TargetAgg¶
Computes a streaming aggregate of the target values.
This transformer is identical to feature_extraction.Agg
, the only difference is that it operates on the target rather than on a feature. At each step, the running statistic how
of target values in group by
is updated with the target. It is therefore a supervised transformer.
Parameters¶
-
by (Union[str, List[str], NoneType])
The feature by which to group the target values. All the data is included in the aggregate if this is
None
. -
how (river.stats.base.Univariate)
The statistic to compute.
-
target_name – defaults to
y
The target name which is used in the result.
Attributes¶
-
state
Return the current values for each group. Examples -------- >>> X = [ ... {"country": "France", "place": "Taco Bell", "revenue": 42}, ... {"country": "Sweden", "place": "Burger King", "revenue": 16}, ... {"country": "France", "place": "Burger King", "revenue": 24}, ... {"country": "Sweden", "place": "Taco Bell", "revenue": 58}, ... {"country": "Sweden", "place": "Burger King", "revenue": 20}, ... {"country": "France", "place": "Taco Bell", "revenue": 50}, ... {"country": "France", "place": "Burger King", "revenue": 10}, ... {"country": "Sweden", "place": "Taco Bell", "revenue": 80}, ... ] >>> from river import feature_extraction as fx >>> from river import stats >>> agg = fx.Agg(on="revenue", by="place", how=stats.Mean()) >>> for x in X: ... agg = agg.learn_one(x) >>> agg.state Taco Bell 57.5 Burger King 17.5 Name: revenue_mean_by_place, dtype: float64 >>> agg = fx.Agg(on="revenue", by=["country", "place"], how=stats.Mean()) >>> for x in X: ... agg = agg.learn_one(x) >>> agg.state country place France Taco Bell 46.0 Sweden Burger King 18.0 France Burger King 17.0 Sweden Taco Bell 69.0 Name: revenue_mean_by_country_and_place, dtype: float64
-
target_name
Examples¶
Consider the following dataset, where the second value of each value is the target:
>>> dataset = [
... ({'country': 'France', 'place': 'Taco Bell'}, 42),
... ({'country': 'Sweden', 'place': 'Burger King'}, 16),
... ({'country': 'France', 'place': 'Burger King'}, 24),
... ({'country': 'Sweden', 'place': 'Taco Bell'}, 58),
... ({'country': 'Sweden', 'place': 'Burger King'}, 20),
... ({'country': 'France', 'place': 'Taco Bell'}, 50),
... ({'country': 'France', 'place': 'Burger King'}, 10),
... ({'country': 'Sweden', 'place': 'Taco Bell'}, 80)
... ]
As an example, let's perform a target encoding of the place
feature. Instead of simply
updating a running average, we use a stats.BayesianMean
which allows us to incorporate
some prior knowledge. This makes subsequent models less prone to overfitting. Indeed, it
dampens the fact that too few samples might have been seen within a group.

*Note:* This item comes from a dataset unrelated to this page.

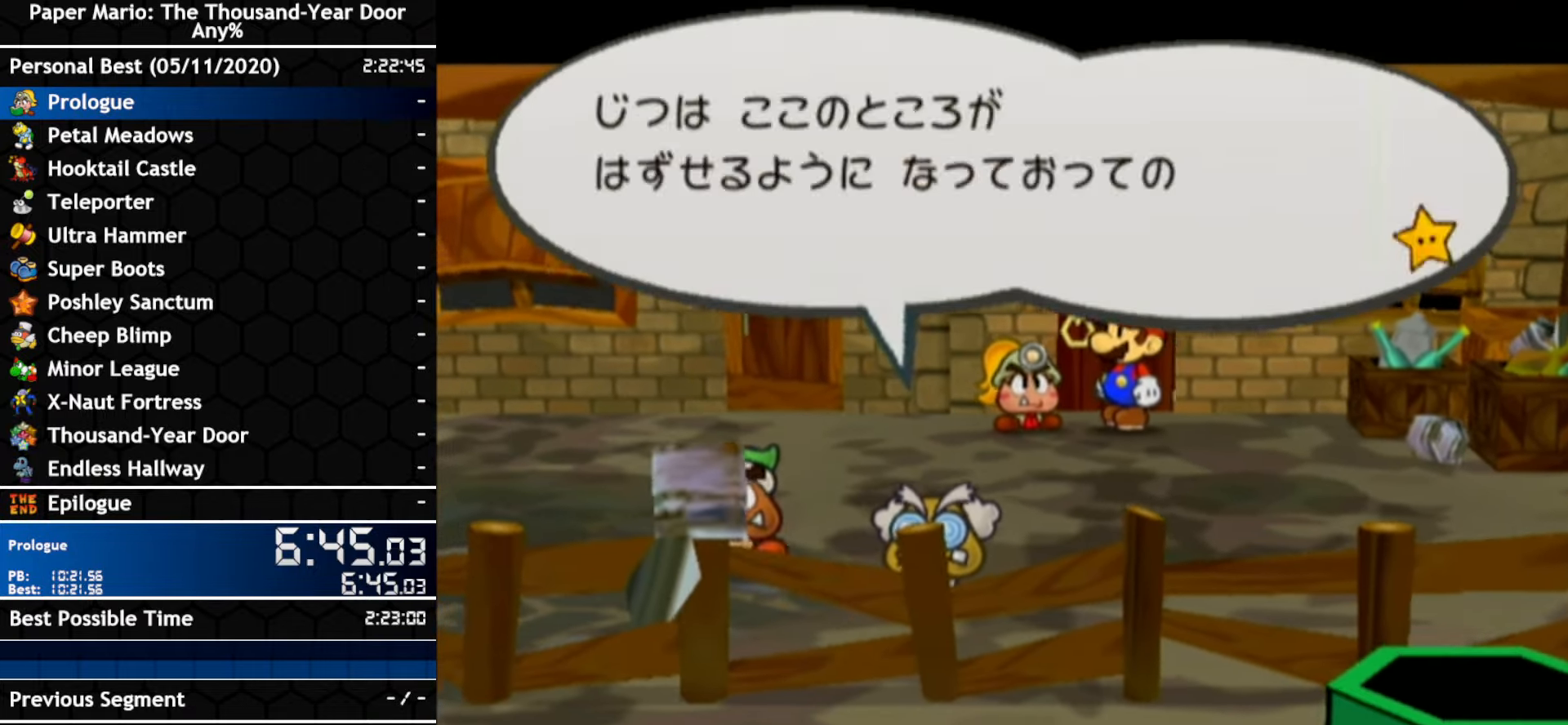
{"buttons": [], "left_stick": "center", "right_stick": "center", "events": [[67, "A", "down"], [400, "A", "up"]]}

>>> from river import feature_extraction
>>> from river import stats
>>> agg = feature_extraction.TargetAgg(
... by='place',
... how=stats.BayesianMean(
... prior=3,
... prior_weight=1
... )
... )
>>> for x, y in dataset:
... print(agg.transform_one(x))
... agg = agg.learn_one(x, y)
{'y_bayes_mean_by_place': 3.0}
{'y_bayes_mean_by_place': 3.0}
{'y_bayes_mean_by_place': 9.5}
{'y_bayes_mean_by_place': 22.5}
{'y_bayes_mean_by_place': 14.333}
{'y_bayes_mean_by_place': 34.333}
{'y_bayes_mean_by_place': 15.75}
{'y_bayes_mean_by_place': 38.25}
Just like with feature_extraction.Agg
, we can specify multiple features on which to
group the data:
>>> agg = feature_extraction.TargetAgg(
... by=['place', 'country'],
... how=stats.BayesianMean(
... prior=3,
... prior_weight=1
... )
... )
>>> for x, y in dataset:
... print(agg.transform_one(x))
... agg = agg.learn_one(x, y)
{'y_bayes_mean_by_place_and_country': 3.0}
{'y_bayes_mean_by_place_and_country': 3.0}
{'y_bayes_mean_by_place_and_country': 3.0}
{'y_bayes_mean_by_place_and_country': 3.0}
{'y_bayes_mean_by_place_and_country': 9.5}
{'y_bayes_mean_by_place_and_country': 22.5}
{'y_bayes_mean_by_place_and_country': 13.5}
{'y_bayes_mean_by_place_and_country': 30.5}
>>> agg.state
place country
Taco Bell France 31.666667
Burger King Sweden 13.000000
France 12.333333
Taco Bell Sweden 47.000000
Name: y_bayes_mean_by_place_and_country, dtype: float64
Methods¶
clone
Return a fresh estimator with the same parameters.
The clone has the same parameters but has not been updated with any data. This works by looking at the parameters from the class signature. Each parameter is either - recursively cloned if it's a River classes. - deep-copied via copy.deepcopy
if not. If the calling object is stochastic (i.e. it accepts a seed parameter) and has not been seeded, then the clone will not be idempotent. Indeed, this method's purpose if simply to return a new instance with the same input parameters.
learn_one
Update with a set of features x
and a target y
.
Parameters
- x (dict)
- y
Returns
SupervisedTransformer: self
transform_one
Transform a set of features x
.
Parameters
- x (dict)
Returns
dict: The transformed values.